Immunophenotype and Electron Microscopy
The histiocytes present in JXG stain positively for CD68, CD163, CD4, CD14, Factor XIIIa, HLA-DR, fascin, vimentin, and lysozyme and are negative for CD1a and langerin. The histiocytes are usually negative for S100 but may be positive in some cases. Ultrastructural examination of mature lesions shows lipid vacuoles, lysosomes, cholesterol clefts, comma-shaped bodies, and myeloid bodies within the histiocytes. No Birbeck granules are present.32
A common differential diagnosis is Langerhans cell histiocytosis (LCH) and the distinction between JXG and LCH can be quite difficult. Similar to JXG, LCH encompasses a spectrum of diseases with overlapping clinical and histologic findings. Cutaneous involvement often presents in infants with a refractile dermatitis in a seborrheic distribution; petechiae, papules, nodules, or ulceration may be present. Histopathologic examination reveals a proliferation of histiocytes with lobulated, reniform, or “coffee-bean” nuclei within the papillary dermis. The histiocytes in LCH may infiltrate the epidermis but rarely involve the reticular dermis. However, despite these distinctions, immunohistochemical stains are often needed in order to distinguish these entities. In contrast to the histiocytes within JXG, Langerhans cells are positive for S100, CD1a, and langerin. While rarely JXG can contain S100+ cells, CD1a and langerin are negative in JXG. The presence of Birbeck granules by ultrastructural examination helps distinguish LCH from JXG.

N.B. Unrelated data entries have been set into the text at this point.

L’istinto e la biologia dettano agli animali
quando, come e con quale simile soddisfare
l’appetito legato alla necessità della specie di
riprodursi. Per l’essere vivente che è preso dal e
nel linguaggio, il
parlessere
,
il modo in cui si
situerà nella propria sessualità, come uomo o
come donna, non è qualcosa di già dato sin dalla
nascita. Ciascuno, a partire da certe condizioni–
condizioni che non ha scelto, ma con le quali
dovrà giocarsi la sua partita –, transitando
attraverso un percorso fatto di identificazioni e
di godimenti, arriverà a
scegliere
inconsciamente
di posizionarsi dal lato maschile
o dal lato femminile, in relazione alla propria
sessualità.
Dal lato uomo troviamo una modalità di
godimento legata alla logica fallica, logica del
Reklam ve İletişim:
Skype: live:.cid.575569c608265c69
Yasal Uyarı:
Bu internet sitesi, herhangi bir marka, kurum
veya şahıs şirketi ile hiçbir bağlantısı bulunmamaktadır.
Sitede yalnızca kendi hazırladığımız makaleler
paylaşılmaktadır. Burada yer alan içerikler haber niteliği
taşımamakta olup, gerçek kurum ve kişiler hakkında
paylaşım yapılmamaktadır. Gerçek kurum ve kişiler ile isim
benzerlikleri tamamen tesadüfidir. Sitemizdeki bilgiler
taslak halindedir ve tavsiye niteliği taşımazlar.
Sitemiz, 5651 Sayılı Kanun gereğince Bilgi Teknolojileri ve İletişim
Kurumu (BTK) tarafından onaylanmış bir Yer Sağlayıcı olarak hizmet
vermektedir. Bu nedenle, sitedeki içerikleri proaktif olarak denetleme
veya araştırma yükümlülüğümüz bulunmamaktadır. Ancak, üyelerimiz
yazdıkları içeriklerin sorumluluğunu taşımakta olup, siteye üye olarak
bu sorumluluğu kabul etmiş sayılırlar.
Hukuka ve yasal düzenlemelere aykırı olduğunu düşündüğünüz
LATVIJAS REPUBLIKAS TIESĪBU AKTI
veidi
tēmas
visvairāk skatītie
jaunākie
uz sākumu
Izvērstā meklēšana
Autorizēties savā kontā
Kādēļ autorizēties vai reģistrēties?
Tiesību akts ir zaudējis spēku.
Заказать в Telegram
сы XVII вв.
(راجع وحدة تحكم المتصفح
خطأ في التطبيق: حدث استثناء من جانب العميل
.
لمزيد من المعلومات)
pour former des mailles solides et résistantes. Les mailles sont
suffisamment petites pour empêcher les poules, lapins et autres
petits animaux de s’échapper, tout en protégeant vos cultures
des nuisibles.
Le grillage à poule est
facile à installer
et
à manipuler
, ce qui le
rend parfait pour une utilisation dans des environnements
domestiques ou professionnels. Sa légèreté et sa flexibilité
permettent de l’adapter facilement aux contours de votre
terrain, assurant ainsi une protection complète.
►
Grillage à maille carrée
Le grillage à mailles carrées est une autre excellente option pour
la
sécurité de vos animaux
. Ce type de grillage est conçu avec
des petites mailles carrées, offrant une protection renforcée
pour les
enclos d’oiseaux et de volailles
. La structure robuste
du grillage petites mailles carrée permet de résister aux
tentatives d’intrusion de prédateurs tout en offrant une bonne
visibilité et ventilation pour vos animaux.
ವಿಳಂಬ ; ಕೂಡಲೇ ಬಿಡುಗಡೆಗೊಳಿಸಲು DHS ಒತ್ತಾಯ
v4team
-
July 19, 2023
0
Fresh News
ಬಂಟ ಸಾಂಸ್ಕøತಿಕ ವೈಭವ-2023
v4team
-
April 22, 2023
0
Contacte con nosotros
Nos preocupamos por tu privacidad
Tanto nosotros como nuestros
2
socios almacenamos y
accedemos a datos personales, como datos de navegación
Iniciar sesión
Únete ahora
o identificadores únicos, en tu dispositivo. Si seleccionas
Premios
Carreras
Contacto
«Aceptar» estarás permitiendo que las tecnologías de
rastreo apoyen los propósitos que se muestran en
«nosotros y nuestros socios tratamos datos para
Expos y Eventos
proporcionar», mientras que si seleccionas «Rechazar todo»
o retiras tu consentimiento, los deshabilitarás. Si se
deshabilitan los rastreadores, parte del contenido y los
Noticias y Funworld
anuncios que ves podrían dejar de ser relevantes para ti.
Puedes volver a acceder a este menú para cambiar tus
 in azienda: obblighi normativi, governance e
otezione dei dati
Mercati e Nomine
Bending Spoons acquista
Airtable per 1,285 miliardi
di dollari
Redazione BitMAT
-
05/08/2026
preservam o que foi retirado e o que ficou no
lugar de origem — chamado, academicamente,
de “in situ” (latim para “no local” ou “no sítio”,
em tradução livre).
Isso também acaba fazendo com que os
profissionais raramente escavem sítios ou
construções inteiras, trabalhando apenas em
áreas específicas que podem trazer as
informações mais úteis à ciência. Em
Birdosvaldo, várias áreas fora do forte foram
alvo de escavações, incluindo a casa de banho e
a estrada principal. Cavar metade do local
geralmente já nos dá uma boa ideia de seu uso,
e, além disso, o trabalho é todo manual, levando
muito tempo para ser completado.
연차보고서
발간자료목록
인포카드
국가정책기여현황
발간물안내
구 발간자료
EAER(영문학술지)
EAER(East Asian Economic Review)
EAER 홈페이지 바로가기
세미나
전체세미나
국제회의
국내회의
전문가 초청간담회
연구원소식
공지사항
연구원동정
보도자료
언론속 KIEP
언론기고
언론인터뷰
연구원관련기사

In some instances, there may be histologic overlap between JXG and dermatofibroma. Dermatofibromas are benign, asymptomatic tan-pink papules typically present on the extremities of older children or adults. Histologically, the lipidized variant of dermatofibroma contains numerous large, foamy cells and Touton-like giant cells, reminiscent of JXG (Fig. 69-3A and B). However, areas of spindle cells in a whorled or storiform pattern may be present and collagen trapping can be seen at the periphery of the lesion (Fig. 69-3C). Furthermore, dermatofibromas tend to have overlying epidermal changes, such as acanthosis, hyperpigmentation of epidermal basal cells, or folliculosebaceous induction, and often contain hemosiderin. Both lesions can be positive for Factor XIIIa, but dermatofibromas are usually negative or only weakly positive for CD68.10
Reticulohistiocytoma also presents clinically as a solitary, firm, dermal lesion (often less than 1 cm in diameter) on the trunk or extremity. The histopathologic findings of reticulohistiocytoma, including the presence of densely eosinophilic “ground glass” or “oncocytic” cytoplasm, usually allow easy distinction from JXG; however, there may be immunohistochemical overlap between these lesions as the reticulohistiocytomas are also positive for CD68 and CD163, negative for CD1a, and often negative for S100.